++++ Given records ++++

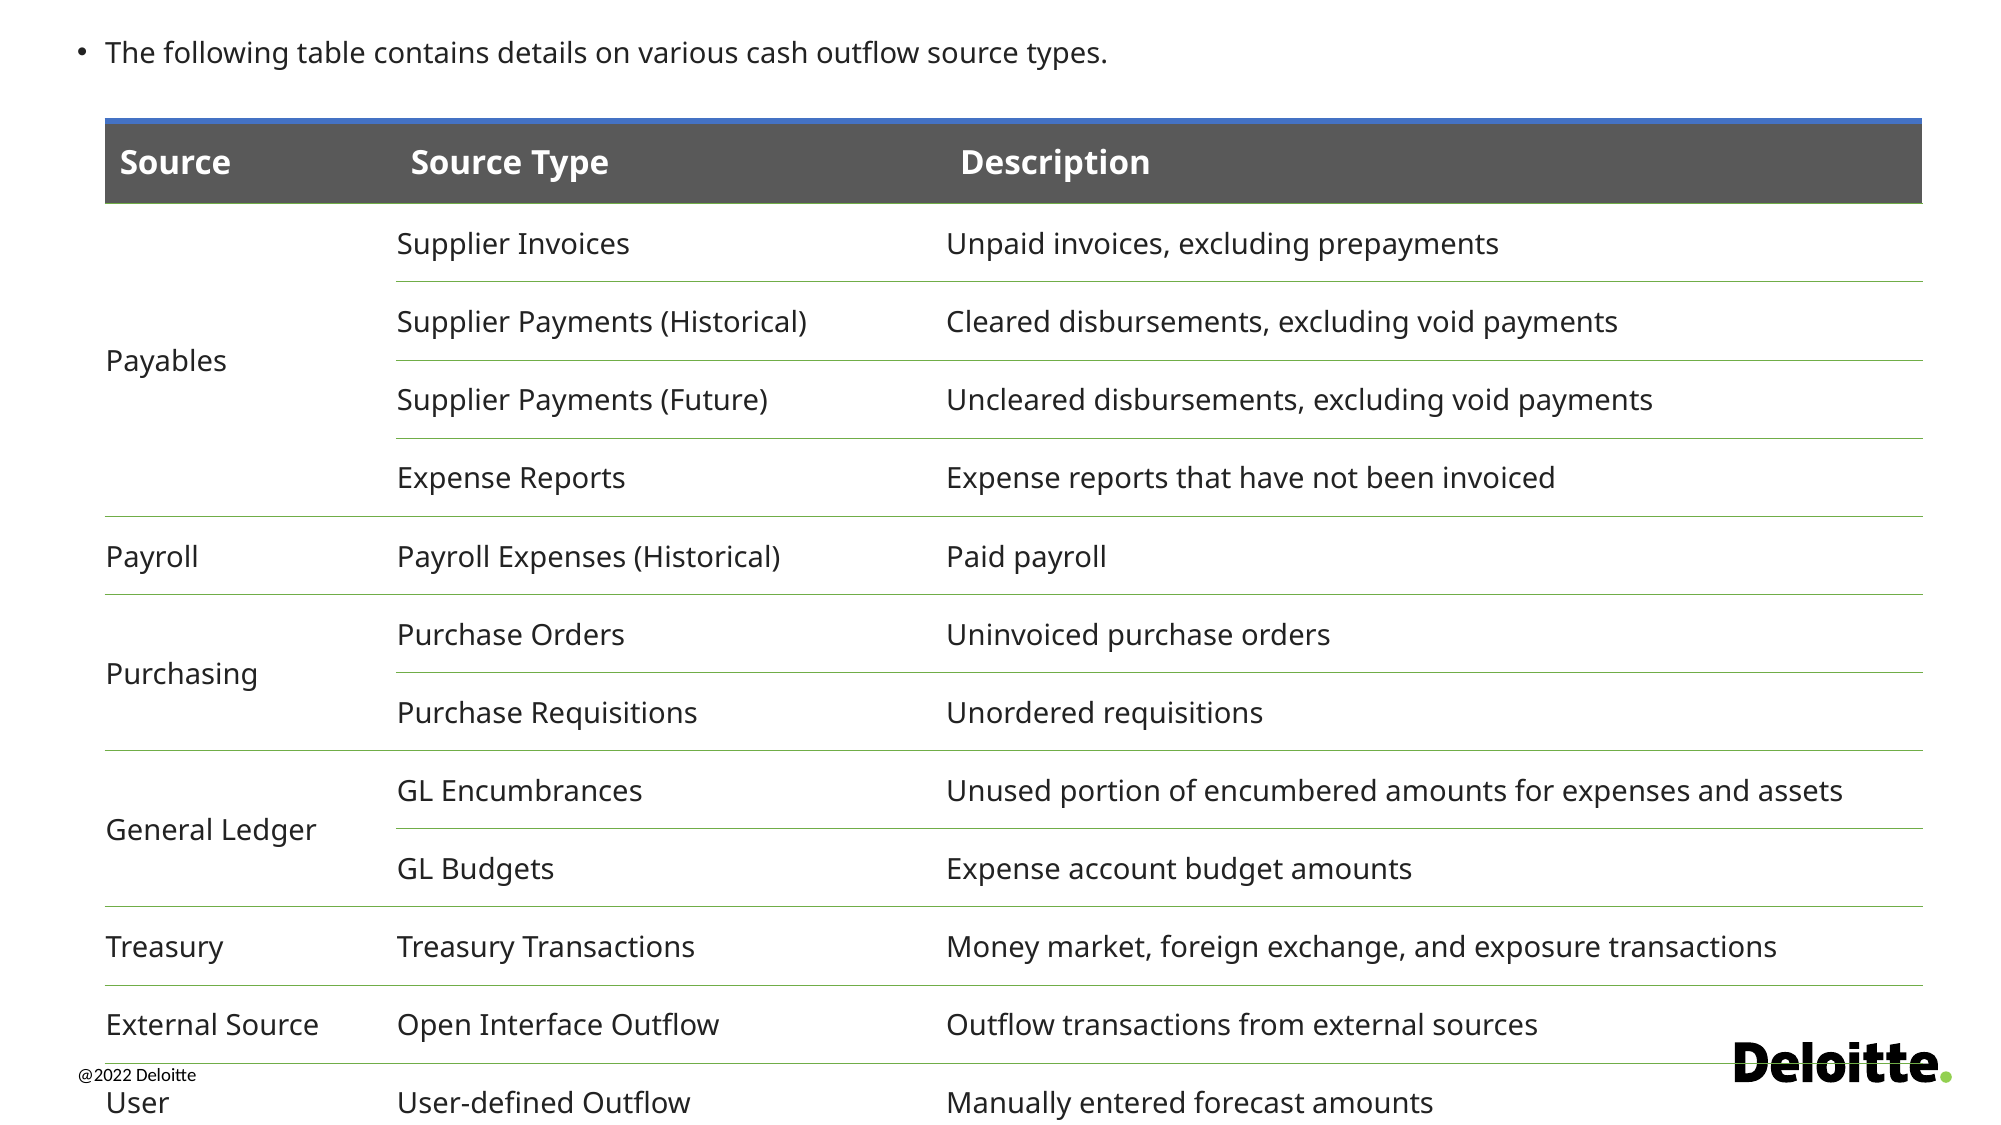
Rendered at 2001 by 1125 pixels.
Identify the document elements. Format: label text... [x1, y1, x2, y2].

table_cell Expense Reports [396, 439, 945, 516]
table_cell GL Budgets [396, 829, 945, 906]
table_cell Supplier Payments (Historical) [396, 282, 945, 360]
table_cell Manually entered forecast amounts [945, 1064, 1923, 1125]
table_cell Supplier Payments (Future) [396, 361, 945, 438]
table_cell General Ledger [105, 751, 396, 906]
table_cell Payroll Expenses (Historical) [396, 517, 945, 594]
table_cell Unordered requisitions [945, 673, 1923, 750]
table_cell Cleared disbursements, excluding void payments [945, 282, 1923, 360]
table_cell External Source [105, 986, 396, 1063]
table_cell Treasury [105, 907, 396, 985]
table_header Description [945, 124, 1922, 203]
table_cell Expense reports that have not been invoiced [945, 439, 1923, 516]
table_cell Paid payroll [945, 517, 1923, 594]
table_cell User [105, 1064, 396, 1125]
table_cell Open Interface Outflow [396, 986, 945, 1063]
table_cell GL Encumbrances [396, 751, 945, 828]
table_cell Unpaid invoices, excluding prepayments [945, 204, 1923, 281]
table_cell Expense account budget amounts [945, 829, 1923, 906]
table_cell Supplier Invoices [396, 204, 945, 281]
table_cell Purchasing [105, 595, 396, 750]
table_cell Money market, foreign exchange, and exposure transactions [945, 907, 1923, 985]
table_header Source [105, 124, 396, 203]
table_cell Payroll [105, 517, 396, 594]
table_cell Purchase Requisitions [396, 673, 945, 750]
table_cell Treasury Transactions [396, 907, 945, 985]
table_cell Payables [105, 204, 396, 516]
table_cell Uninvoiced purchase orders [945, 595, 1923, 672]
table_cell User-defined Outflow [396, 1064, 945, 1125]
table_cell Uncleared disbursements, excluding void payments [945, 361, 1923, 438]
table_cell Unused portion of encumbered amounts for expenses and assets [945, 751, 1923, 828]
table_header Source Type [396, 124, 945, 203]
table_cell Outflow transactions from external sources [945, 986, 1923, 1063]
text_box The following table contains details on various cash outflow source types. [77, 34, 1923, 1055]
table_cell Purchase Orders [396, 595, 945, 672]
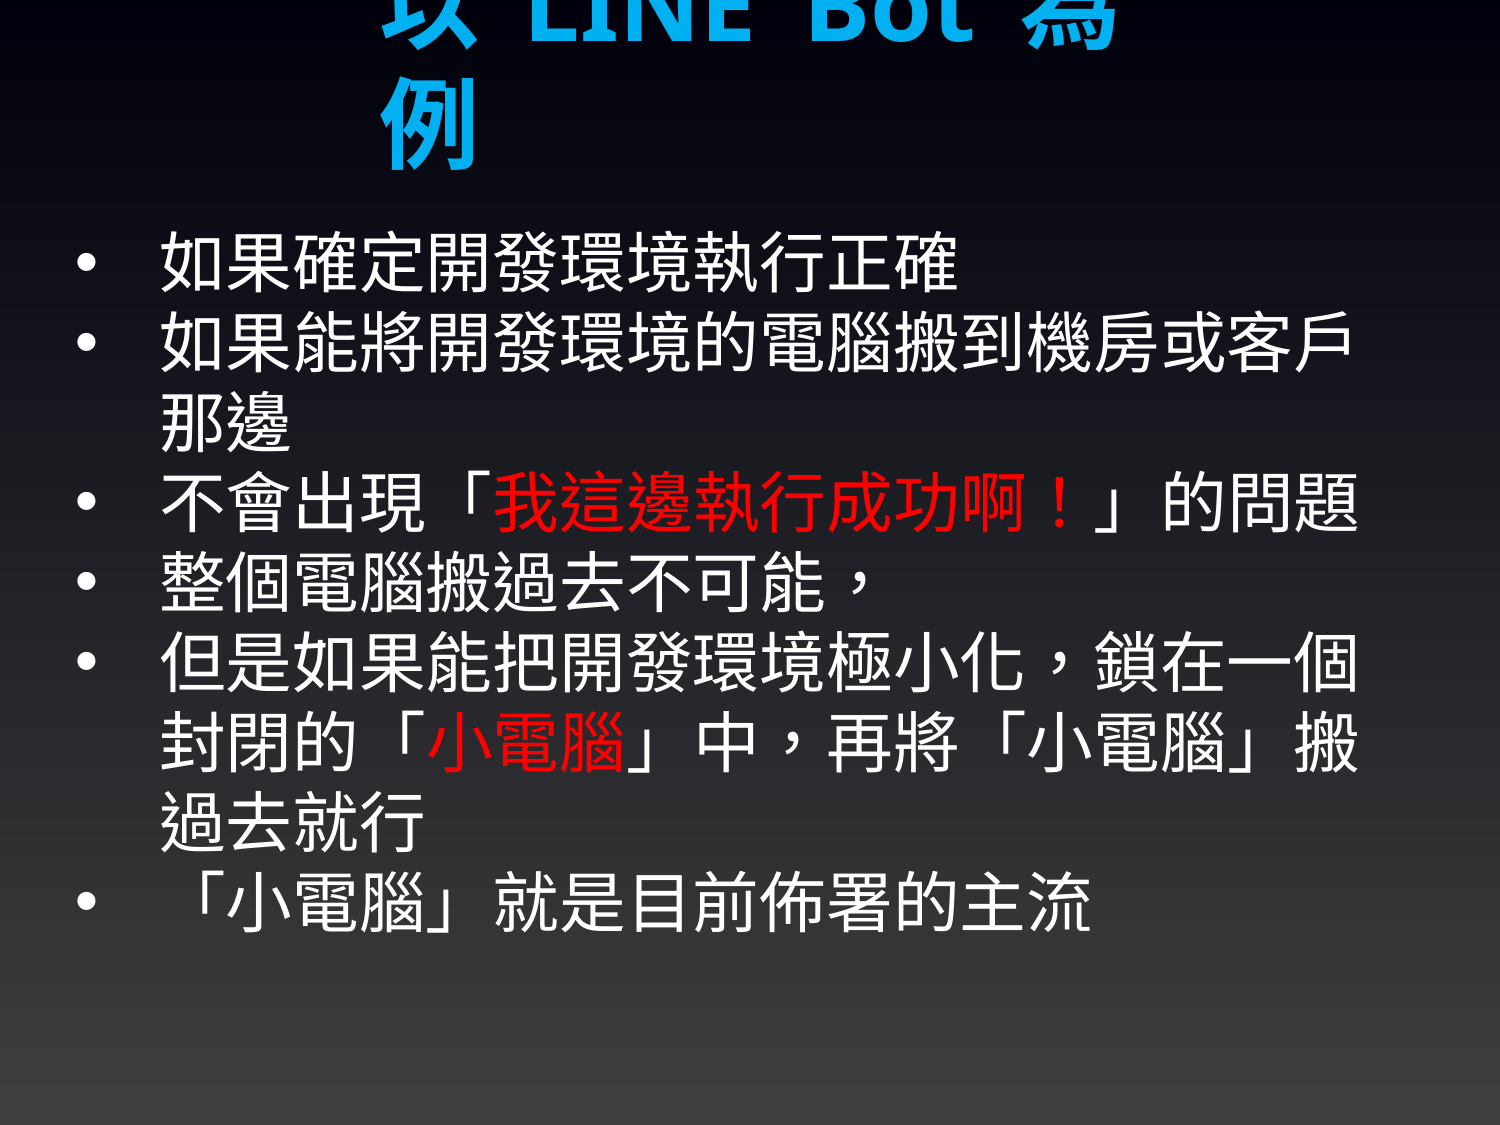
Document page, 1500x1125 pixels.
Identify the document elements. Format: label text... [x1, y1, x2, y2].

text_box 如果確定開發環境執行正確 如果能將開發環境的電腦搬到機房或客戶那邊 不會出現「我這邊執行成功啊！」的問題 整個電腦搬過去不可能， 但是如果能把開發環境極小化，鎖在一個封閉的「小電腦」中，再將「小電腦」搬過去就行 「小電腦」就是目前佈署的主流 [60, 213, 1431, 948]
text_box 以LINE Bot為例 [364, 33, 1136, 196]
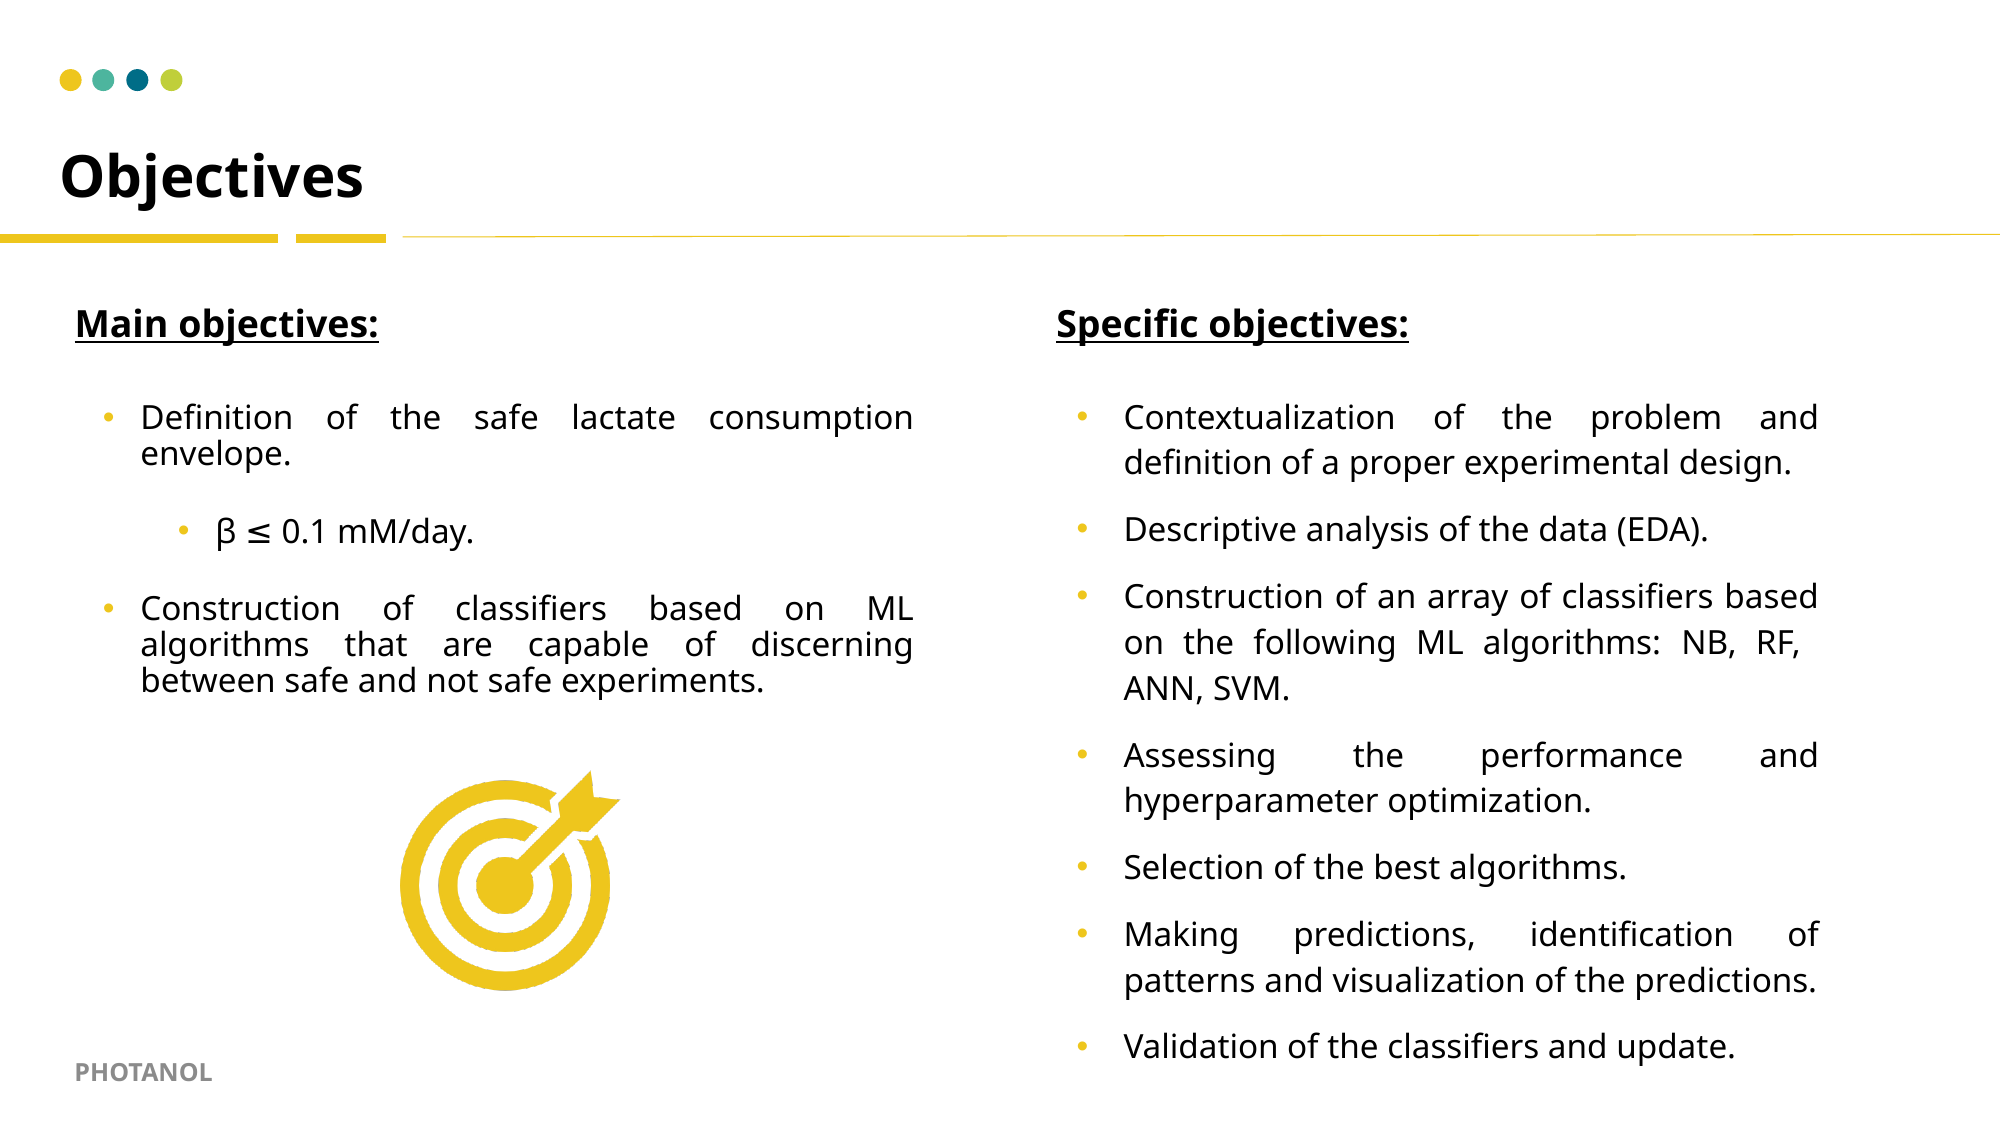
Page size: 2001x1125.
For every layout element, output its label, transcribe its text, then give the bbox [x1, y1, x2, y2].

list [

++++

→ **Required action**: In the lines above, locate the string "pixels". Copy every line where it occurs.

→ **Answer section**:
Rendered at 2001 by 1125 pixels.
Document page, 1500x1125 pixels.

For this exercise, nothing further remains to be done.